• **Work to complete**: This task calls for copying every line in the data below that contains the word "turn".

(Collected data)
----------
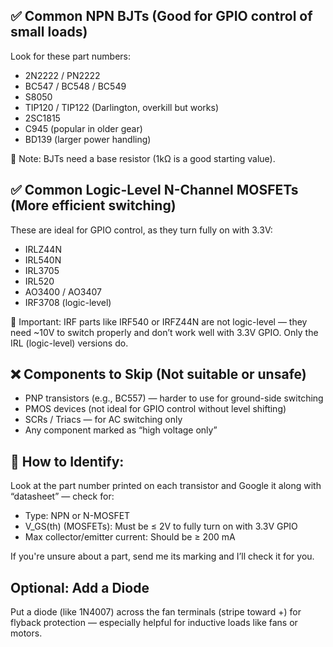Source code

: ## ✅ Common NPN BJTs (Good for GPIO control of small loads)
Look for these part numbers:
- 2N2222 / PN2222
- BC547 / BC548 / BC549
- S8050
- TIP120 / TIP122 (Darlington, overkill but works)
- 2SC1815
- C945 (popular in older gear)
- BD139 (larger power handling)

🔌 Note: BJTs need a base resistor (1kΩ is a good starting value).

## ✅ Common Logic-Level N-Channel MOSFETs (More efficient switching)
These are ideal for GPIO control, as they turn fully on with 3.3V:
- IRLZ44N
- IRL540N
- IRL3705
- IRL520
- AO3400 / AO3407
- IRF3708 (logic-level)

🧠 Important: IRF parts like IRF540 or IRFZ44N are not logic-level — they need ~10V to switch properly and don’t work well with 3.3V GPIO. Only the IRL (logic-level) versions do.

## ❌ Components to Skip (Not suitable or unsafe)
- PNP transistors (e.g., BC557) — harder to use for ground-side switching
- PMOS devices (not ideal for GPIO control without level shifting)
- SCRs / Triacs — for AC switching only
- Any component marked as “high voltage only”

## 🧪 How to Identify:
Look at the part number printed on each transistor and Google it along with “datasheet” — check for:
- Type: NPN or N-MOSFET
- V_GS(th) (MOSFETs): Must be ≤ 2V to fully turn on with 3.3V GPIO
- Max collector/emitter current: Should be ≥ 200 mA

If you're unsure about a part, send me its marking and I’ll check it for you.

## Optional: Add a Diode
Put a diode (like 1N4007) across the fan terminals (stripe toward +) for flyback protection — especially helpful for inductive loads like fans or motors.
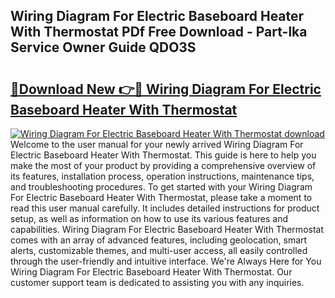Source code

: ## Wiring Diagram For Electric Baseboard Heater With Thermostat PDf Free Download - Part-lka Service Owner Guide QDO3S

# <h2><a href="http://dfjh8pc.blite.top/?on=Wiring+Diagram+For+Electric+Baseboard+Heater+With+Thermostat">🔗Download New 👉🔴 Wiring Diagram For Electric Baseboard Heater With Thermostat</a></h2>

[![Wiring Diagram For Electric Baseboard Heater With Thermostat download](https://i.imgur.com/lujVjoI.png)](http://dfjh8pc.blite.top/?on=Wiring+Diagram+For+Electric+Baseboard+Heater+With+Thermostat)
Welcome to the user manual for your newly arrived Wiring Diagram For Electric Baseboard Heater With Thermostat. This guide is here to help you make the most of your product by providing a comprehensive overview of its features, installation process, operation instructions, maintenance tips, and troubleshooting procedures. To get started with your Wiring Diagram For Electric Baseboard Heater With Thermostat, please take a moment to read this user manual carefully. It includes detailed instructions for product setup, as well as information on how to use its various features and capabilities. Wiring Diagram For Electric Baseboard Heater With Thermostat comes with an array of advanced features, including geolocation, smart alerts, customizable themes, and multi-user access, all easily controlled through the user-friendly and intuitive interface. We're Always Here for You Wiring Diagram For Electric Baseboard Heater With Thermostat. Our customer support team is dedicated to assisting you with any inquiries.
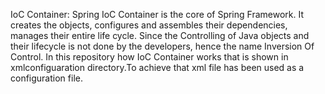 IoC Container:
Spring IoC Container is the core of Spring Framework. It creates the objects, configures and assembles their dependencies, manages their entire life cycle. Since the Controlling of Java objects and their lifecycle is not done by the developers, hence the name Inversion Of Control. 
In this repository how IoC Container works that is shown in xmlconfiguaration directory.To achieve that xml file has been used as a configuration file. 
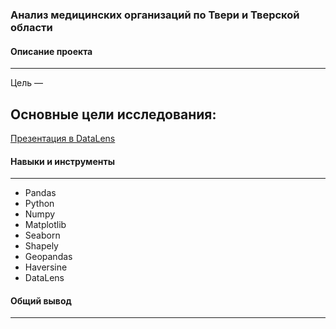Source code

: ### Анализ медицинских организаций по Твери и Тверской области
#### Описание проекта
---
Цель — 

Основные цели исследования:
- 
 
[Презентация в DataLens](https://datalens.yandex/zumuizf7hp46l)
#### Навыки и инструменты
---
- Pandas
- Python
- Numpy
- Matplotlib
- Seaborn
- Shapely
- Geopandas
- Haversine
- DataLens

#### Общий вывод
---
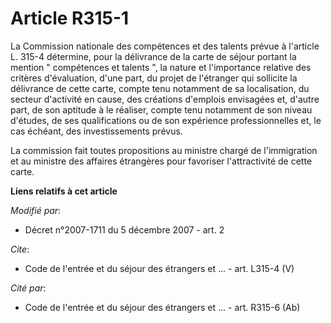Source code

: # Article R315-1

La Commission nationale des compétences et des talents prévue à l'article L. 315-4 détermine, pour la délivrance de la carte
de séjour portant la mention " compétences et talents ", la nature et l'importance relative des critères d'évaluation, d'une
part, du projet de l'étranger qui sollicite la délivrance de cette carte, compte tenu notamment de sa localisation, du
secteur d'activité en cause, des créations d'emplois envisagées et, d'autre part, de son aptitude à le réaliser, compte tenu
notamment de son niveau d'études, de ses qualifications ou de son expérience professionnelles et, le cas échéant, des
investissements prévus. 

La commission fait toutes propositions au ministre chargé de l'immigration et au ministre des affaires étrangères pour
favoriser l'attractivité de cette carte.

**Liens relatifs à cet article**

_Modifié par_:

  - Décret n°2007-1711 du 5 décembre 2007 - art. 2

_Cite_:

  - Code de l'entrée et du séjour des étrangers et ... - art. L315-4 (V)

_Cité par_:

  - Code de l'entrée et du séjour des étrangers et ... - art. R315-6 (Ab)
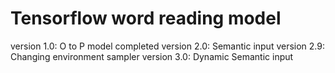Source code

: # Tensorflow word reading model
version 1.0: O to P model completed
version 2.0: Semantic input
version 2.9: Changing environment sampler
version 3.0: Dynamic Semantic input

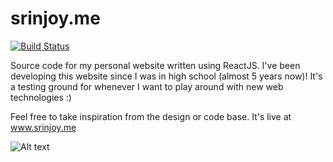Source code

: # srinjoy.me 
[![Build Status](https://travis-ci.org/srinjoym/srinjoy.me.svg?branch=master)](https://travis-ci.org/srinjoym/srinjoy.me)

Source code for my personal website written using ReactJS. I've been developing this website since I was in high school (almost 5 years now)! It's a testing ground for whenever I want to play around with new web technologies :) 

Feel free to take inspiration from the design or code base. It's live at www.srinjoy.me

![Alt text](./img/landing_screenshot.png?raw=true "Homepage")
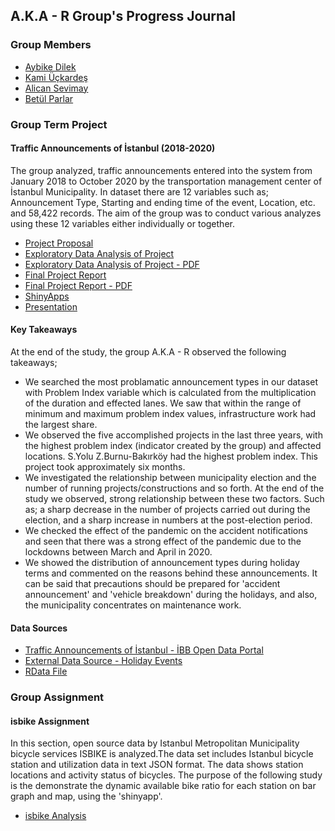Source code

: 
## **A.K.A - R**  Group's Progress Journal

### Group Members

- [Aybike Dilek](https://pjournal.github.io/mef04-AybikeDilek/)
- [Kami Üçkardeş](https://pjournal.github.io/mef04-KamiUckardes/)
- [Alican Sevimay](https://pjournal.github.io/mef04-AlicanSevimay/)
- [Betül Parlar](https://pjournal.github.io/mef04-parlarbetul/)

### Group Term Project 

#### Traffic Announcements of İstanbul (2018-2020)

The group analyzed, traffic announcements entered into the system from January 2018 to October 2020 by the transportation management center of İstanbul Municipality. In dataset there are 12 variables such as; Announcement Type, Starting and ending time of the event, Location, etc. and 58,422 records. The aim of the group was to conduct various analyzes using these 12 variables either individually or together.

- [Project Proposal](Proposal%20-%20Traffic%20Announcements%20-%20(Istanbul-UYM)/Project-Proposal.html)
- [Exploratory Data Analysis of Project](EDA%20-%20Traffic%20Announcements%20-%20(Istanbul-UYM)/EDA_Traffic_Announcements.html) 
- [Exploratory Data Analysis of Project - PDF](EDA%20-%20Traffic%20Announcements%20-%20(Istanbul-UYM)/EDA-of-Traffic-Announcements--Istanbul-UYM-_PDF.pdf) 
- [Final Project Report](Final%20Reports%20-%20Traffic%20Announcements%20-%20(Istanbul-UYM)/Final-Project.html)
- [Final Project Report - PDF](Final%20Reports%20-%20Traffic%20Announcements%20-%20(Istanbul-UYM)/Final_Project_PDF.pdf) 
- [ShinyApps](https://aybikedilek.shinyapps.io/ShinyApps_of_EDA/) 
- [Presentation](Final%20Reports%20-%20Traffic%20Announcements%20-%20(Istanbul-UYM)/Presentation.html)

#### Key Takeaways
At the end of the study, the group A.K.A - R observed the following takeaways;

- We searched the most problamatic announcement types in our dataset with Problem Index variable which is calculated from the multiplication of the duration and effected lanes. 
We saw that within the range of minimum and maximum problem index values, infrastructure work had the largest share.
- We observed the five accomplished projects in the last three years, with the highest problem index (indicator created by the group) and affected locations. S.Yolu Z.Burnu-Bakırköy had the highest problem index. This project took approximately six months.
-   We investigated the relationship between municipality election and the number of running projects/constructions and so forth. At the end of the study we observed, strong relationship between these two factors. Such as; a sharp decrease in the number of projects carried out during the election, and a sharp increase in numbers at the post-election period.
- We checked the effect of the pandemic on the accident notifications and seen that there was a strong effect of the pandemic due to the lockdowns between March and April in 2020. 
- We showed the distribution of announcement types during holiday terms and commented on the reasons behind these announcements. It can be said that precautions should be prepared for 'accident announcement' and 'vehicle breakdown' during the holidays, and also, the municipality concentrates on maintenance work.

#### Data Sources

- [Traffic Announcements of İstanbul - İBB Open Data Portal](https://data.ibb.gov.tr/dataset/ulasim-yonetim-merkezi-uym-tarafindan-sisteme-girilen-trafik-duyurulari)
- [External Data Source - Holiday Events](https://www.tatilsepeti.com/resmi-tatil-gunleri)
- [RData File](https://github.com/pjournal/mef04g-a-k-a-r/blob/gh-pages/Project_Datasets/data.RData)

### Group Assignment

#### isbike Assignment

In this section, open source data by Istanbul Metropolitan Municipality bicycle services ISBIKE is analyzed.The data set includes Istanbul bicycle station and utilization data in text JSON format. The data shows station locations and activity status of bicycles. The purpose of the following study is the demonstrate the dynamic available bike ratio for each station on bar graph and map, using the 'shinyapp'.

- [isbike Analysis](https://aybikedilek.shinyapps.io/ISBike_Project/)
----------
• **Finished exercise**:
These are ideal for GPIO control, as they turn fully on with 3.3V:
- V_GS(th) (MOSFETs): Must be ≤ 2V to fully turn on with 3.3V GPIO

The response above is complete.